Meta’s Takedowns and Alleged Bias

  • Commenters focus on Meta’s reported 94% compliance with Israeli takedown requests and ~90k removed posts, often within seconds and without human review.
  • The linked Human Rights Watch report is repeatedly cited: in its sample, almost all removed items were described as peaceful pro‑Palestine content; critics note this is a non‑random sample and may be biased.
  • Examples mentioned include posts with Gaza casualty images, Palestinian flags, or criticism of civilian killings removed under “nudity”, “violence”, or “harassment” rules, while calls to “flatten Gaza” reportedly stayed up.
  • Some argue the underlying standard (no praise/incitement of terrorism) is legitimate; others stress selective enforcement against one side is the core problem.

Sources, Credibility, and Burden of Proof

  • One thread attacks HRW’s credibility via Gulf funding and past ethical lapses; others call this whataboutism and “dog whistle” politics.
  • A recurring argument: those with the logs (Meta, Israeli authorities) could release redacted examples to rebut the allegations; their opacity is taken by some as circumstantial evidence.
  • Dispute over burden of proof: some say accusers must show wrongful takedowns; others respond that when content is erased and no appeal exists, the bar should instead be high for censors.

Experiences of Suppression

  • Several users report pro‑Palestinian posts or organizing in majority‑Muslim countries being throttled or flagged, even when non‑violent.
  • People describe self‑censoring with asterisks for “Palestine/Israel/Gaza/Jews” in local Facebook groups to avoid group bans.
  • Long‑time activists claim they’ve known about algorithmic and policy bias for years; the leak is seen as external confirmation.
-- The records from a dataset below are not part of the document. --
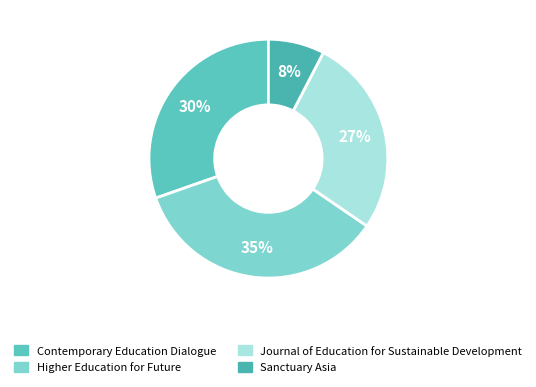

Which category has the biggest portion of the pie?

Higher Education for Future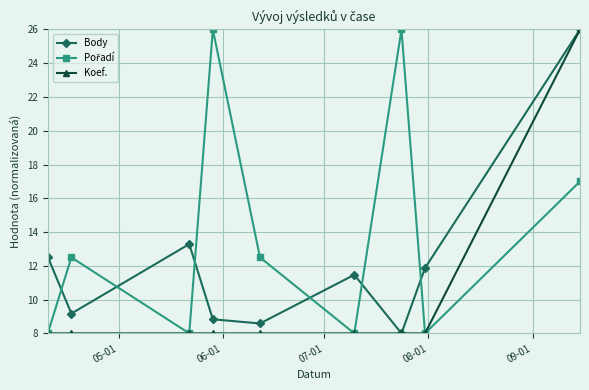

Does the chart display data point markers on the line(s)?

Yes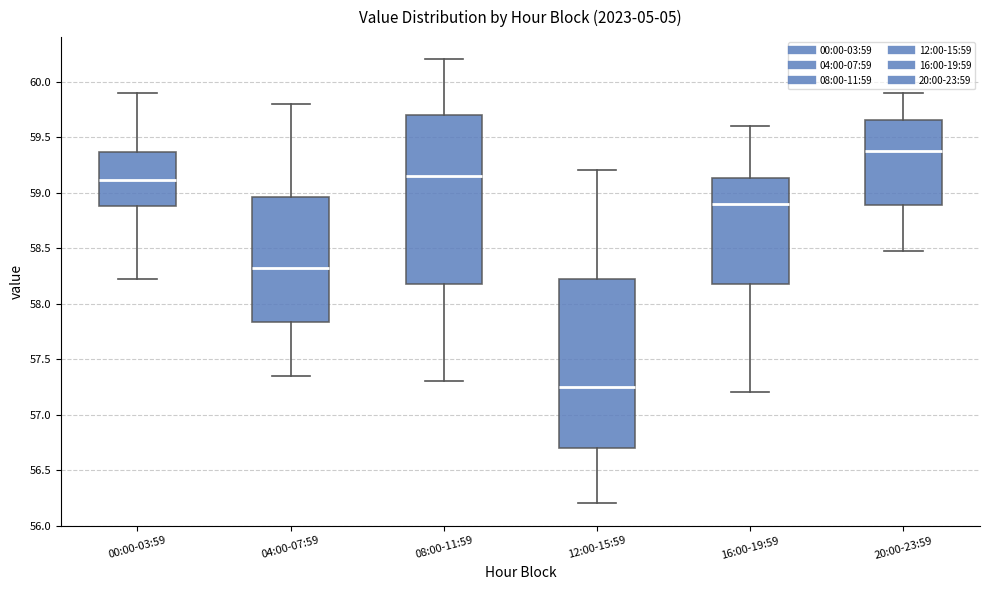

Where does the median line of the box for 12:00-15:59 sit on the y-axis? The values are not printed on the chart, so give them approximately, as read against the axis.

57.25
Comparisons to Other Regimes and US Trends

  • Extended debate compares Western “platform censorship” to Russian/Chinese criminalization of speech.
  • Some insist the key difference is still the absence (for now) of prison for social media posts; others point to student deportations, visa denials, and a controversial US deportation case as evidence of democratic backsliding.
  • There is disagreement over whether this is “already fascism” or still a qualitatively different system with functioning courts and press.

TikTok, Other Platforms, and Information Control

  • Commenters highlight the irony that US politicians cited TikTok’s pro‑Palestine skew as a national‑security concern while Meta was systematically removing similar content.
  • Some see the TikTok ownership fight as largely about bringing another major attention pipeline under US/ally influence, rather than purely about China.

HN Meta: Titles, Ranking, and Moderation

  • Users question an HN title edit that temporarily downplayed “Israeli” in the headline; moderator explains it was an attempt to reduce flamebait, later reversed after pushback.
  • The mechanics of HN ranking (flags, manual adjustments, “significant new information” exceptions) are discussed as an example of soft, but explicit, curation.